Stated task: Render every item below as a two-column CSV with the headers rank and name. Give one row per labeled line, put each field in quotes with any line breaks changed to spaces, and leave out the pictures.

Extracted information:
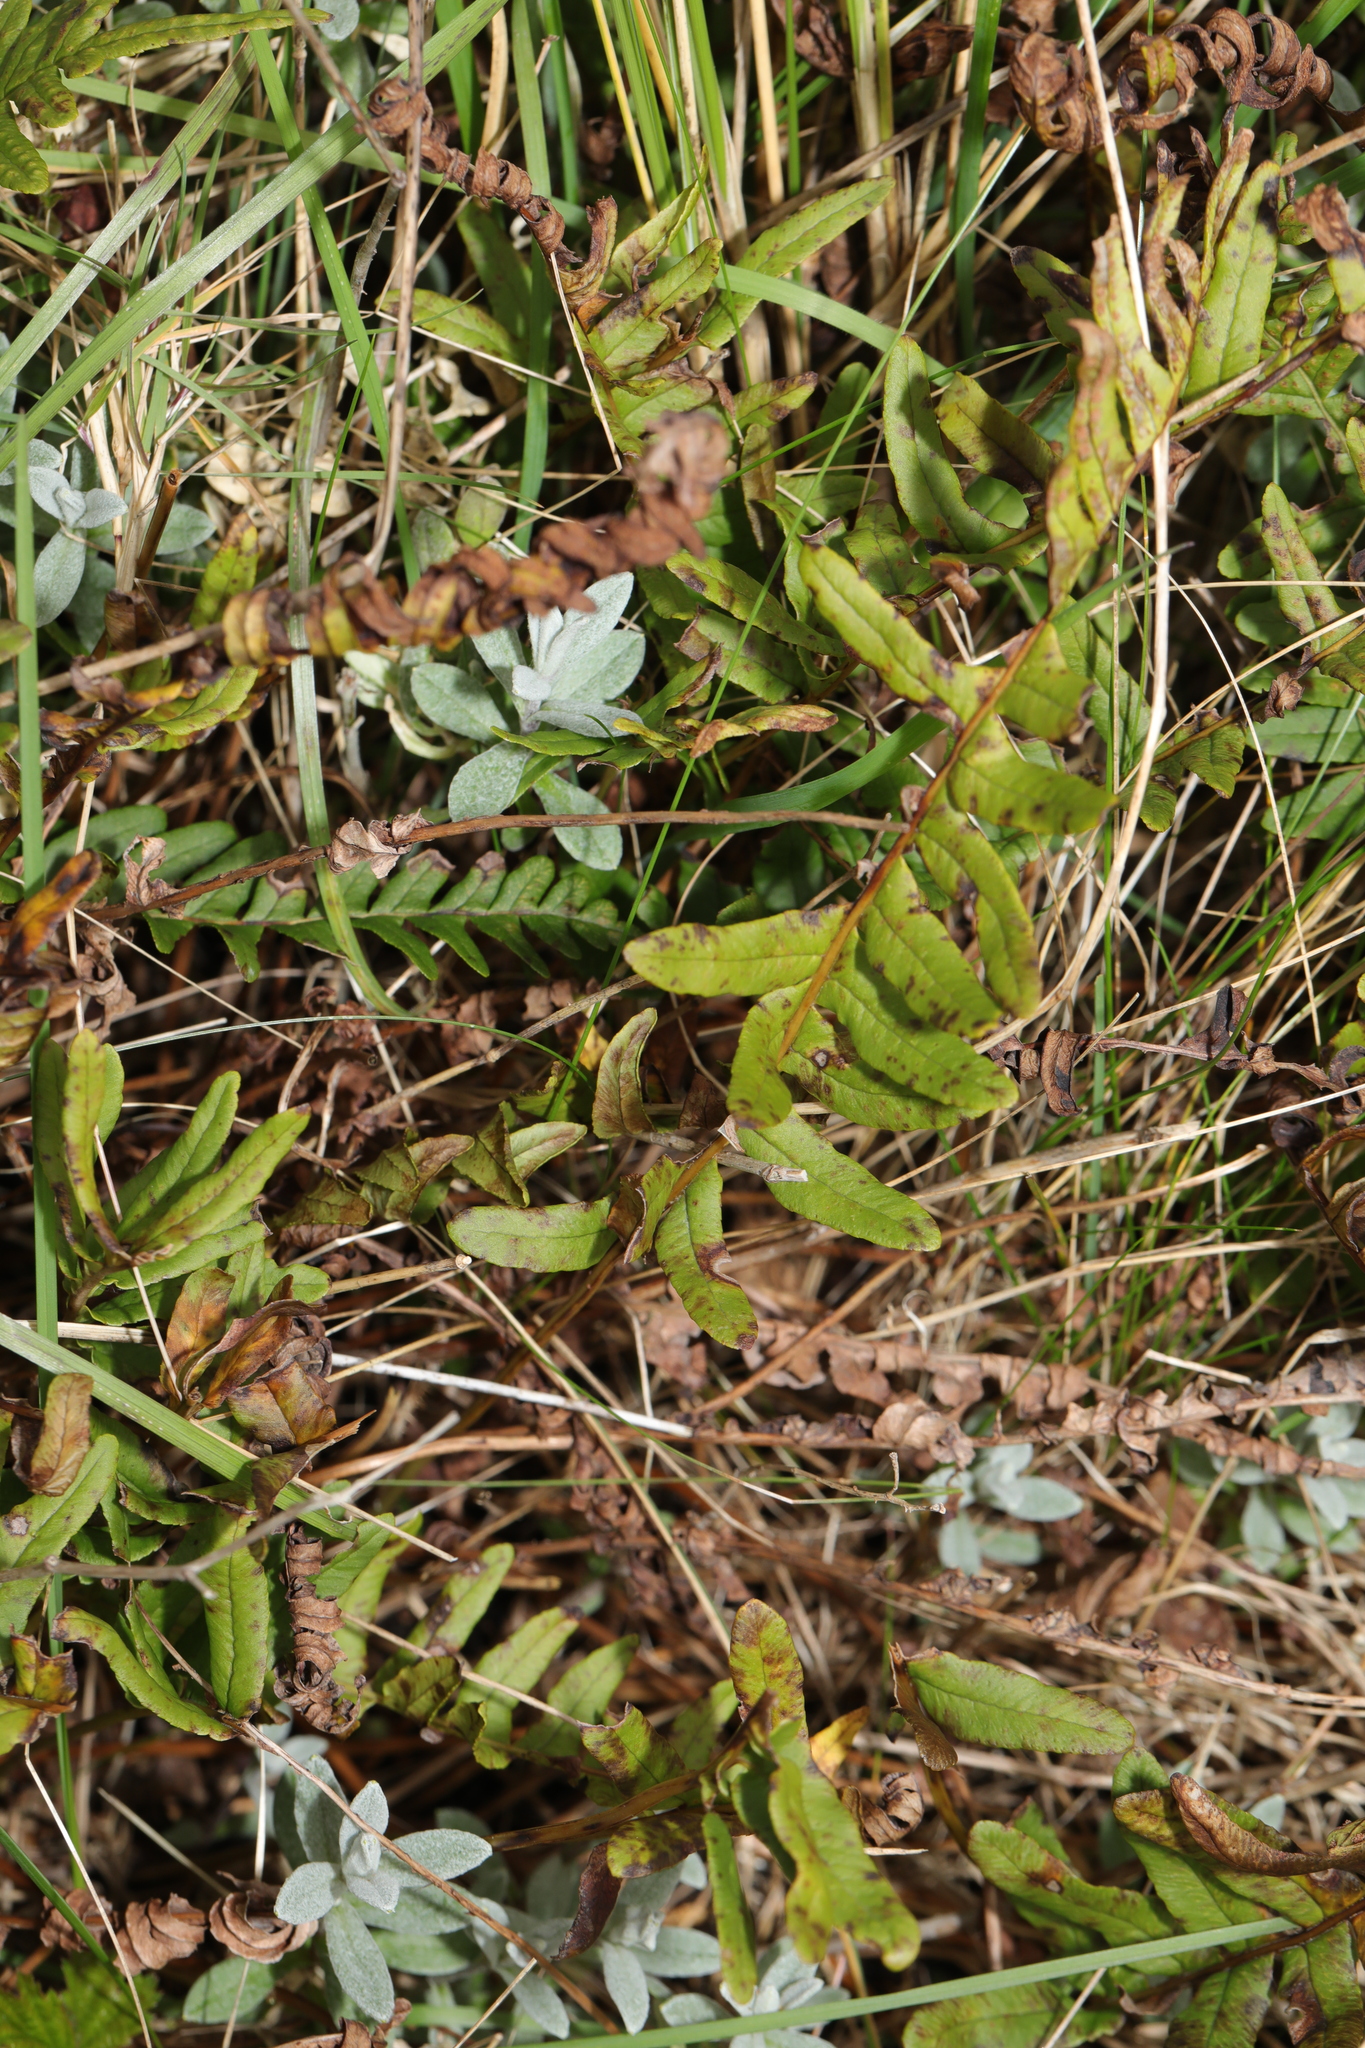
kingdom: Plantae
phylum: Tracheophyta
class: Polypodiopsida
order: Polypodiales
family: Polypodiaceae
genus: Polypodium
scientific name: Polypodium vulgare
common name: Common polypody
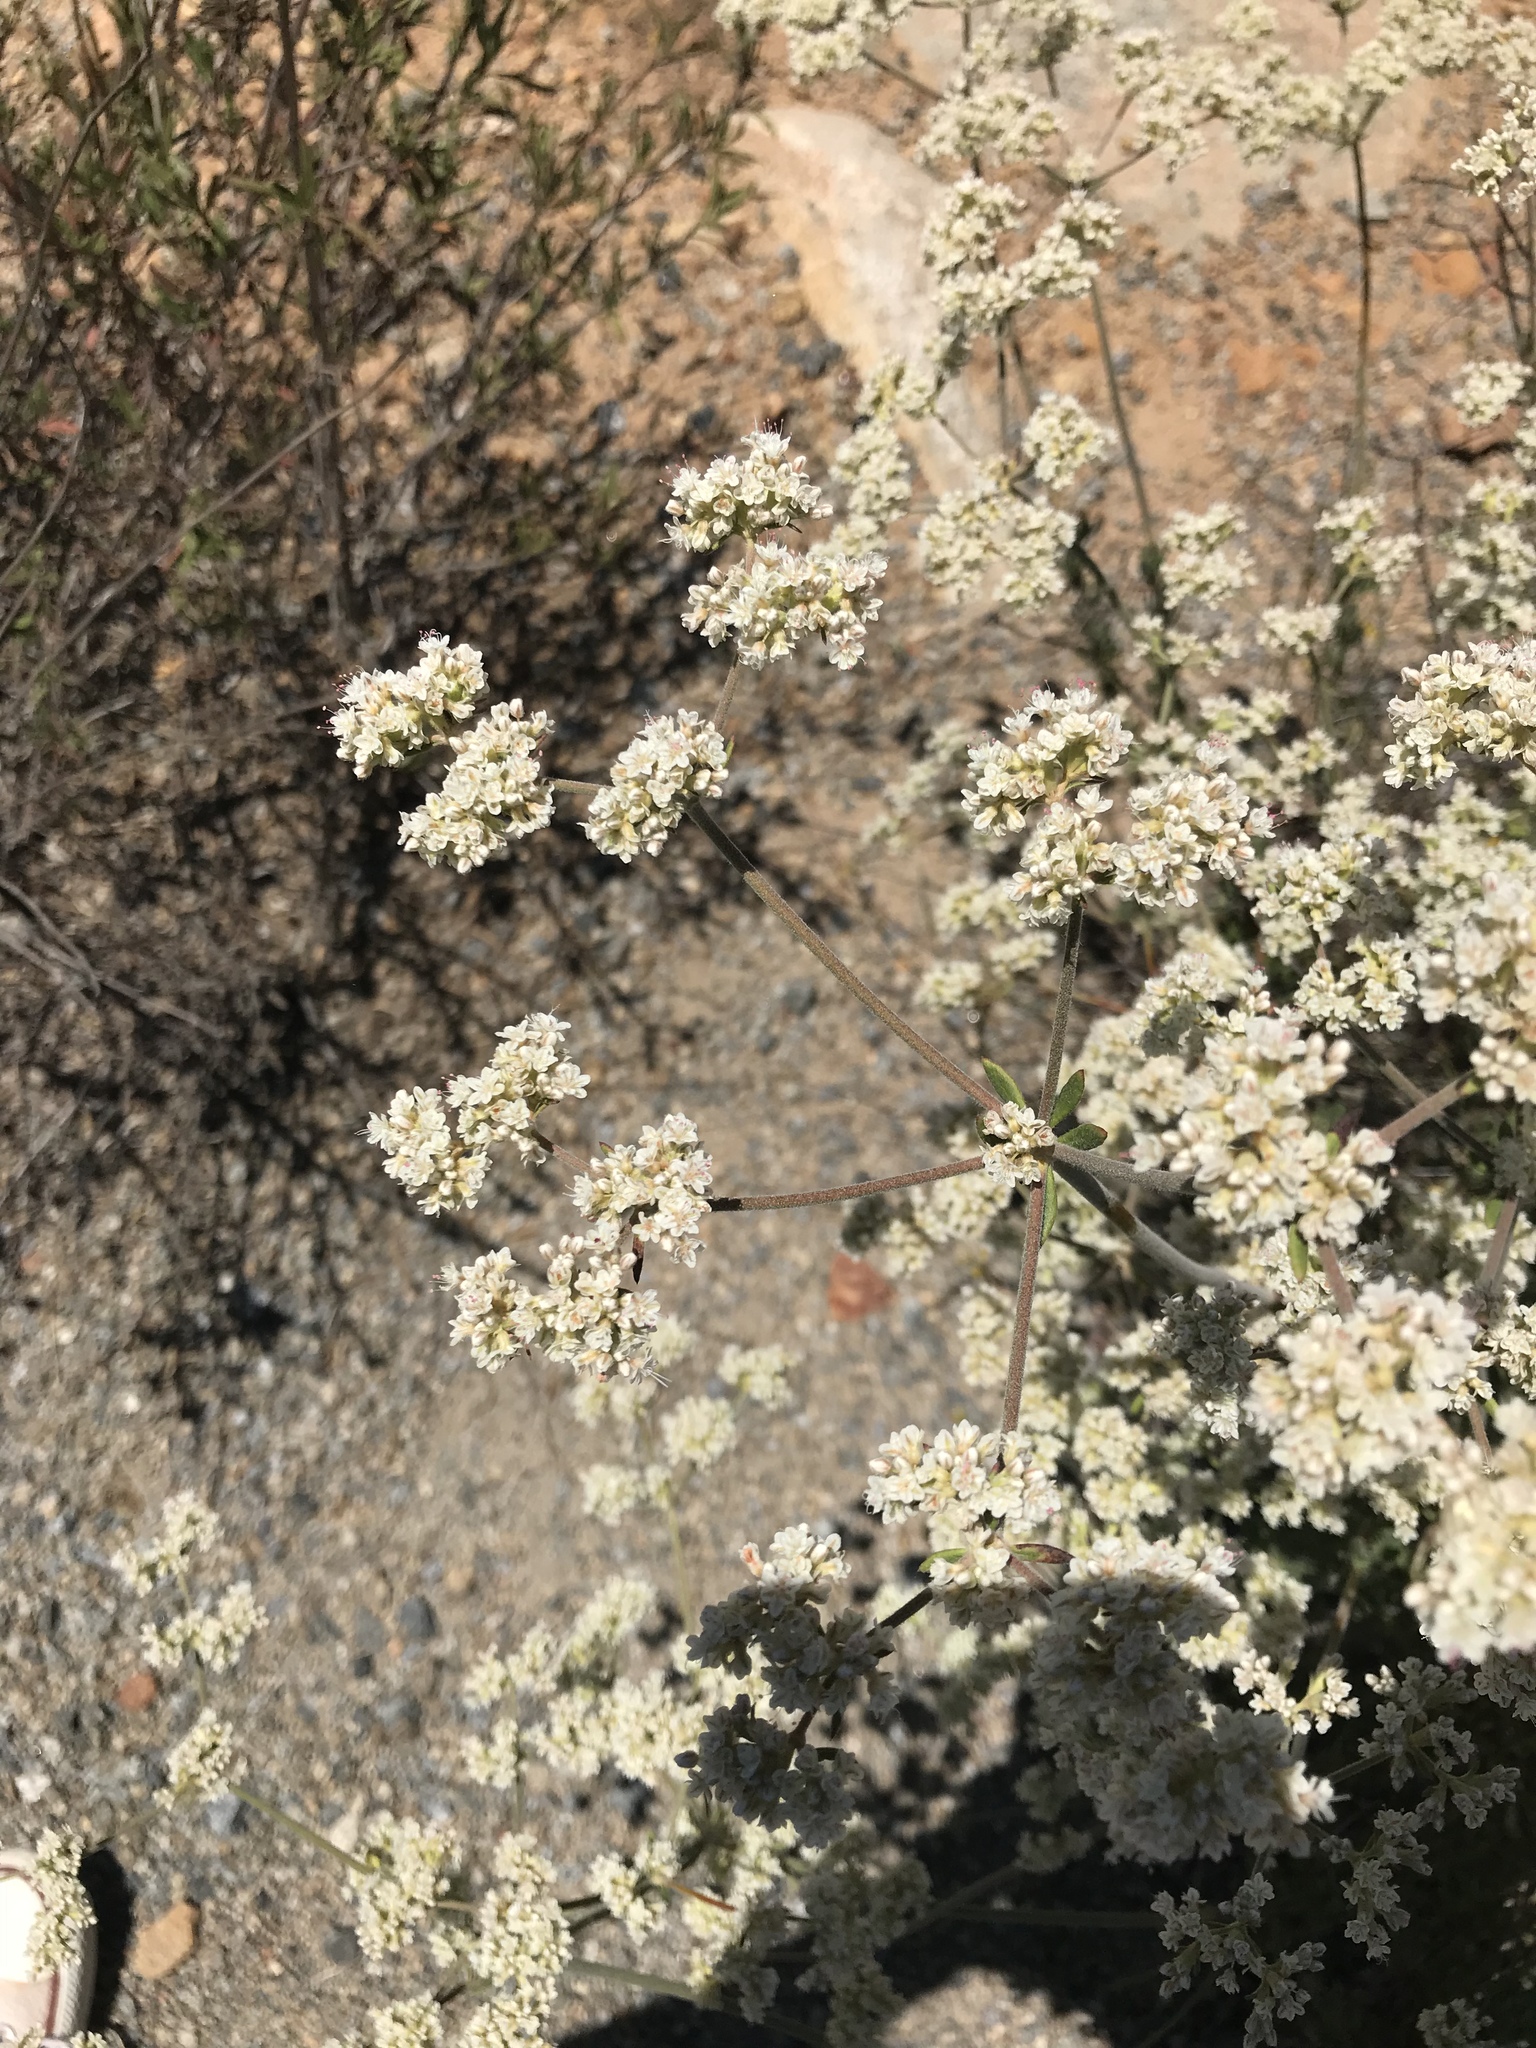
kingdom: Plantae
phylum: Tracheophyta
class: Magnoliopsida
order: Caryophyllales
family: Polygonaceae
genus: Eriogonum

Output of the exercise:
rank,name
"kingdom:","Plantae"
"phylum:","Tracheophyta"
"class:","Polypodiopsida"
"order:","Polypodiales"
"family:","Polypodiaceae"
"genus:","Polypodium"
"scientific name:","Polypodium vulgare"
"common name:","Common polypody"
"kingdom:","Plantae"
"phylum:","Tracheophyta"
"class:","Magnoliopsida"
"order:","Caryophyllales"
"family:","Polygonaceae"
"genus:","Eriogonum"